- Task details
Everything in the data below should be restated word for word.
>>>
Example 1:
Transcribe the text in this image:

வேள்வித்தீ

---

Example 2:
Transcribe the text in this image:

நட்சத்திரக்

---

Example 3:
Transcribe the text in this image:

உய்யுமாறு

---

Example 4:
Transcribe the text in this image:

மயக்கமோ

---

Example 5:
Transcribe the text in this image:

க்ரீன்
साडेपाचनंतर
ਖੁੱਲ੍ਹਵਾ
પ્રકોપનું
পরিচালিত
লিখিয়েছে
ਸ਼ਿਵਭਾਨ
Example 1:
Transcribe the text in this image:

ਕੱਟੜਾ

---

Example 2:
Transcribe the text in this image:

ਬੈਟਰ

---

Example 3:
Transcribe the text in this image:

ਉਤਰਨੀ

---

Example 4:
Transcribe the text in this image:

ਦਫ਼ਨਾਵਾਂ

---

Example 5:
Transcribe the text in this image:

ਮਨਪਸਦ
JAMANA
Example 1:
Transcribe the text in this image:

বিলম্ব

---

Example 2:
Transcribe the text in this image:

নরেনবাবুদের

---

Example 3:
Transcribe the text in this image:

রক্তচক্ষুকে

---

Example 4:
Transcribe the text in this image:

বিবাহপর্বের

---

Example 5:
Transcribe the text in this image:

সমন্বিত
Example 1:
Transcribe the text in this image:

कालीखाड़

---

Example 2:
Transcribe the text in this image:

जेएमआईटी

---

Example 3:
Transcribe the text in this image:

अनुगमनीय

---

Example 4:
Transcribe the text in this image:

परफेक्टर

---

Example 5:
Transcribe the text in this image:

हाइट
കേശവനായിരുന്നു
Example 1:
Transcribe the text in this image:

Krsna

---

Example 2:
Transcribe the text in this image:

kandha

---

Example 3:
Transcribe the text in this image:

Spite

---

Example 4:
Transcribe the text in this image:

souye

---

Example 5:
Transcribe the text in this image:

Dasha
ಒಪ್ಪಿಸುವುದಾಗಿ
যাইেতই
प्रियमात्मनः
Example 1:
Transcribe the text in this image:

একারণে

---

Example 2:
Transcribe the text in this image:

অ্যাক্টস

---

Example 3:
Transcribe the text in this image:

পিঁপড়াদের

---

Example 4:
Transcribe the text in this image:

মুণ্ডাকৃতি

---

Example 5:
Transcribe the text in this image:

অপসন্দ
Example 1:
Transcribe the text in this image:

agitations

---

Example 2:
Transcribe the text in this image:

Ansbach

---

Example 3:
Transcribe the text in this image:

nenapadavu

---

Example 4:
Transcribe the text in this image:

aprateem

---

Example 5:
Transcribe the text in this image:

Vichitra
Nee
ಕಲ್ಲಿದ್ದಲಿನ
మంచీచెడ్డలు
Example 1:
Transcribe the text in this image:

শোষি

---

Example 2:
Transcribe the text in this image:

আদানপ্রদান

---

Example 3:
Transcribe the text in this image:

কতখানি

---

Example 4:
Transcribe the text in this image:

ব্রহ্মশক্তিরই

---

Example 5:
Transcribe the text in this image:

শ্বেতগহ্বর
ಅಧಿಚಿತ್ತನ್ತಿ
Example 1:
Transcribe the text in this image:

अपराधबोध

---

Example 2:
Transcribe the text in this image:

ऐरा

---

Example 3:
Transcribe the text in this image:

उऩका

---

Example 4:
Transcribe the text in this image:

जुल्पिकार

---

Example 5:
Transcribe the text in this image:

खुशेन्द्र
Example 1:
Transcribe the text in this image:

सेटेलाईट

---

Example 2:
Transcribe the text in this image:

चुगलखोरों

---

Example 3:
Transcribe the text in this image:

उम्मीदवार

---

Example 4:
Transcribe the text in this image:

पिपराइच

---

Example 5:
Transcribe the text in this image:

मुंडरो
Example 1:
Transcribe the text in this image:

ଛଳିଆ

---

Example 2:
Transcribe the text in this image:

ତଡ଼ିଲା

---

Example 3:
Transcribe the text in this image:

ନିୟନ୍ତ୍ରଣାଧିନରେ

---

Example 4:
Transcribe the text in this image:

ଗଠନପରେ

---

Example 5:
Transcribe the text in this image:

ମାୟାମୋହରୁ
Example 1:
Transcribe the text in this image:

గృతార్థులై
<<<
- Answer to this exercise
Example 1:
Transcribe the text in this image:

வேள்வித்தீ

---

Example 2:
Transcribe the text in this image:

நட்சத்திரக்

---

Example 3:
Transcribe the text in this image:

உய்யுமாறு

---

Example 4:
Transcribe the text in this image:

மயக்கமோ

---

Example 5:
Transcribe the text in this image:

க்ரீன்
साडेपाचनंतर
ਖੁੱਲ੍ਹਵਾ
પ્રકોપનું
পরিচালিত
লিখিয়েছে
ਸ਼ਿਵਭਾਨ
Example 1:
Transcribe the text in this image:

ਕੱਟੜਾ

---

Example 2:
Transcribe the text in this image:

ਬੈਟਰ

---

Example 3:
Transcribe the text in this image:

ਉਤਰਨੀ

---

Example 4:
Transcribe the text in this image:

ਦਫ਼ਨਾਵਾਂ

---

Example 5:
Transcribe the text in this image:

ਮਨਪਸਦ
JAMANA
Example 1:
Transcribe the text in this image:

বিলম্ব

---

Example 2:
Transcribe the text in this image:

নরেনবাবুদের

---

Example 3:
Transcribe the text in this image:

রক্তচক্ষুকে

---

Example 4:
Transcribe the text in this image:

বিবাহপর্বের

---

Example 5:
Transcribe the text in this image:

সমন্বিত
Example 1:
Transcribe the text in this image:

कालीखाड़

---

Example 2:
Transcribe the text in this image:

जेएमआईटी

---

Example 3:
Transcribe the text in this image:

अनुगमनीय

---

Example 4:
Transcribe the text in this image:

परफेक्टर

---

Example 5:
Transcribe the text in this image:

हाइट
കേശവനായിരുന്നു
Example 1:
Transcribe the text in this image:

Krsna

---

Example 2:
Transcribe the text in this image:

kandha

---

Example 3:
Transcribe the text in this image:

Spite

---

Example 4:
Transcribe the text in this image:

souye

---

Example 5:
Transcribe the text in this image:

Dasha
ಒಪ್ಪಿಸುವುದಾಗಿ
যাইেতই
प्रियमात्मनः
Example 1:
Transcribe the text in this image:

একারণে

---

Example 2:
Transcribe the text in this image:

অ্যাক্টস

---

Example 3:
Transcribe the text in this image:

পিঁপড়াদের

---

Example 4:
Transcribe the text in this image:

মুণ্ডাকৃতি

---

Example 5:
Transcribe the text in this image:

অপসন্দ
Example 1:
Transcribe the text in this image:

agitations

---

Example 2:
Transcribe the text in this image:

Ansbach

---

Example 3:
Transcribe the text in this image:

nenapadavu

---

Example 4:
Transcribe the text in this image:

aprateem

---

Example 5:
Transcribe the text in this image:

Vichitra
Nee
ಕಲ್ಲಿದ್ದಲಿನ
మంచీచెడ్డలు
Example 1:
Transcribe the text in this image:

শোষি

---

Example 2:
Transcribe the text in this image:

আদানপ্রদান

---

Example 3:
Transcribe the text in this image:

কতখানি

---

Example 4:
Transcribe the text in this image:

ব্রহ্মশক্তিরই

---

Example 5:
Transcribe the text in this image:

শ্বেতগহ্বর
ಅಧಿಚಿತ್ತನ್ತಿ
Example 1:
Transcribe the text in this image:

अपराधबोध

---

Example 2:
Transcribe the text in this image:

ऐरा

---

Example 3:
Transcribe the text in this image:

उऩका

---

Example 4:
Transcribe the text in this image:

जुल्पिकार

---

Example 5:
Transcribe the text in this image:

खुशेन्द्र
Example 1:
Transcribe the text in this image:

सेटेलाईट

---

Example 2:
Transcribe the text in this image:

चुगलखोरों

---

Example 3:
Transcribe the text in this image:

उम्मीदवार

---

Example 4:
Transcribe the text in this image:

पिपराइच

---

Example 5:
Transcribe the text in this image:

मुंडरो
Example 1:
Transcribe the text in this image:

ଛଳିଆ

---

Example 2:
Transcribe the text in this image:

ତଡ଼ିଲା

---

Example 3:
Transcribe the text in this image:

ନିୟନ୍ତ୍ରଣାଧିନରେ

---

Example 4:
Transcribe the text in this image:

ଗଠନପରେ

---

Example 5:
Transcribe the text in this image:

ମାୟାମୋହରୁ
Example 1:
Transcribe the text in this image:

గృతార్థులై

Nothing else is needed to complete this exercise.